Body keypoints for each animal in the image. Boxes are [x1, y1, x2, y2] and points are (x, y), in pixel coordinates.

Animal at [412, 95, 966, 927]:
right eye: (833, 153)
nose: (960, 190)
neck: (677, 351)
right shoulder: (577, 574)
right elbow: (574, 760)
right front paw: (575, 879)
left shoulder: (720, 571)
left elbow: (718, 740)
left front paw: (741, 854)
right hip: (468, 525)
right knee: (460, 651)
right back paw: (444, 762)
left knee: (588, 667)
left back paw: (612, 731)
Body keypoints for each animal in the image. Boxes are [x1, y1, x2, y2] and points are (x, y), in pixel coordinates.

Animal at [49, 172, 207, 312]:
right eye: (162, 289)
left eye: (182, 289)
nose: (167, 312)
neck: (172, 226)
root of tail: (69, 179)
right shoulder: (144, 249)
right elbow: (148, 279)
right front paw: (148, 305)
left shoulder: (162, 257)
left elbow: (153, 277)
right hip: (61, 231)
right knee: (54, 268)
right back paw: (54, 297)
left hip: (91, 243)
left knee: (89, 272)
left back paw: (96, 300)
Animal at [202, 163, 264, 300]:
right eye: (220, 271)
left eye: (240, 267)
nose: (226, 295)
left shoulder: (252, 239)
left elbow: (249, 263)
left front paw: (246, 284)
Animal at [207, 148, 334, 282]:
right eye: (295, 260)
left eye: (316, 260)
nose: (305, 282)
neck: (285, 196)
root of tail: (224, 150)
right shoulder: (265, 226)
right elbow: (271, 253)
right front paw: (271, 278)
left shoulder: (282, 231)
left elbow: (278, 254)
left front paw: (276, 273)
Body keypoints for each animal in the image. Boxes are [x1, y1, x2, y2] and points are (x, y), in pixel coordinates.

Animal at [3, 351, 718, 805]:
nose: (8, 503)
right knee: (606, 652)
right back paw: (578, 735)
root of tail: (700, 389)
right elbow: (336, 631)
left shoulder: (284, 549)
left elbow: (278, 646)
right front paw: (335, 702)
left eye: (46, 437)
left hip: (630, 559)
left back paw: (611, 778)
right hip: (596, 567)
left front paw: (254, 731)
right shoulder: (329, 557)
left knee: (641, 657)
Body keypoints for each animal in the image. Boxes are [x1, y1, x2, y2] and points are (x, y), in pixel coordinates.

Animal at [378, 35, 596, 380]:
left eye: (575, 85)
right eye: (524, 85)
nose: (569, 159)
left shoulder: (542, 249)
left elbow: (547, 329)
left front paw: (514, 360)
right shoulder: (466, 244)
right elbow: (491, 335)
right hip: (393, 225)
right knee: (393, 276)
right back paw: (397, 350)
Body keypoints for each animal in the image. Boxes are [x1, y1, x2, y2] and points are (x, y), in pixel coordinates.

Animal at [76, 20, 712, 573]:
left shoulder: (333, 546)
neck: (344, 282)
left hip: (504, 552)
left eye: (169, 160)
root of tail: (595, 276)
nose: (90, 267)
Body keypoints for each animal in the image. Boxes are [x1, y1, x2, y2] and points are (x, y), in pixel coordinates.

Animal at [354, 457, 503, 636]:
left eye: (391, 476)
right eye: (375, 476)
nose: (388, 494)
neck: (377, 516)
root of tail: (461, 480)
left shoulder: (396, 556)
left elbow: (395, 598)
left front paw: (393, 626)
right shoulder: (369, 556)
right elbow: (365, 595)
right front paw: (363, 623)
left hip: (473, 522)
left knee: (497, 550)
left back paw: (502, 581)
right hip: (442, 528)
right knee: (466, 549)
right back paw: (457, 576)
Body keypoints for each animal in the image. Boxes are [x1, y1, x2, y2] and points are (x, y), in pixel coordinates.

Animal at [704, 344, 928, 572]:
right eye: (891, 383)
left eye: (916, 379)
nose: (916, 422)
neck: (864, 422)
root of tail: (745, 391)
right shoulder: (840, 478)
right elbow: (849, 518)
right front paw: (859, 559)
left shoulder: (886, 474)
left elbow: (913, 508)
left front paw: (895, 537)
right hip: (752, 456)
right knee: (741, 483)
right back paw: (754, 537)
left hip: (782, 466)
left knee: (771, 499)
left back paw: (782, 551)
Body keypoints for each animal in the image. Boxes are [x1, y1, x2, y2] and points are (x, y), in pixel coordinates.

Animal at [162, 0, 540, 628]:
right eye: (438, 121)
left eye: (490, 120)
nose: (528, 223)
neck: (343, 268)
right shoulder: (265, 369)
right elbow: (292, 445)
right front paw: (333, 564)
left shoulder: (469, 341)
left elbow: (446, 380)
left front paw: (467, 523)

====

» **Problem details**
Quote the listing word for word from its first line through the line in which "right back paw: (578, 735)" appears.

» **Response**
Body keypoints for each animal in the image. Boxes are [x1, y1, x2, y2] and points are (x, y), in pixel coordinates.

Animal at [412, 95, 966, 927]:
right eye: (833, 153)
nose: (960, 190)
neck: (677, 351)
right shoulder: (577, 574)
right elbow: (574, 760)
right front paw: (575, 879)
left shoulder: (720, 571)
left elbow: (718, 740)
left front paw: (741, 854)
right hip: (468, 525)
right knee: (460, 651)
right back paw: (444, 762)
left knee: (588, 667)
left back paw: (612, 731)
Body keypoints for each animal in the image. Boxes are [x1, y1, x2, y2] and points are (x, y), in pixel coordinates.

Animal at [49, 172, 207, 312]:
right eye: (162, 289)
left eye: (182, 289)
nose: (167, 312)
neck: (172, 226)
root of tail: (69, 179)
right shoulder: (144, 249)
right elbow: (148, 279)
right front paw: (148, 305)
left shoulder: (162, 257)
left elbow: (153, 277)
right hip: (61, 231)
right knee: (54, 268)
right back paw: (54, 297)
left hip: (91, 243)
left knee: (89, 272)
left back paw: (96, 300)
Animal at [202, 163, 264, 300]:
right eye: (220, 271)
left eye: (240, 267)
nose: (226, 295)
left shoulder: (252, 239)
left elbow: (249, 263)
left front paw: (246, 284)
Animal at [207, 148, 334, 282]:
right eye: (295, 260)
left eye: (316, 260)
nose: (305, 282)
neck: (285, 196)
root of tail: (224, 150)
right shoulder: (265, 226)
right elbow: (271, 253)
right front paw: (271, 278)
left shoulder: (282, 231)
left elbow: (278, 254)
left front paw: (276, 273)
Body keypoints for each animal in the image. Boxes are [x1, y1, x2, y2] and points are (x, y), in pixel coordinates.

Animal at [3, 351, 718, 805]:
nose: (8, 503)
right knee: (606, 652)
right back paw: (578, 735)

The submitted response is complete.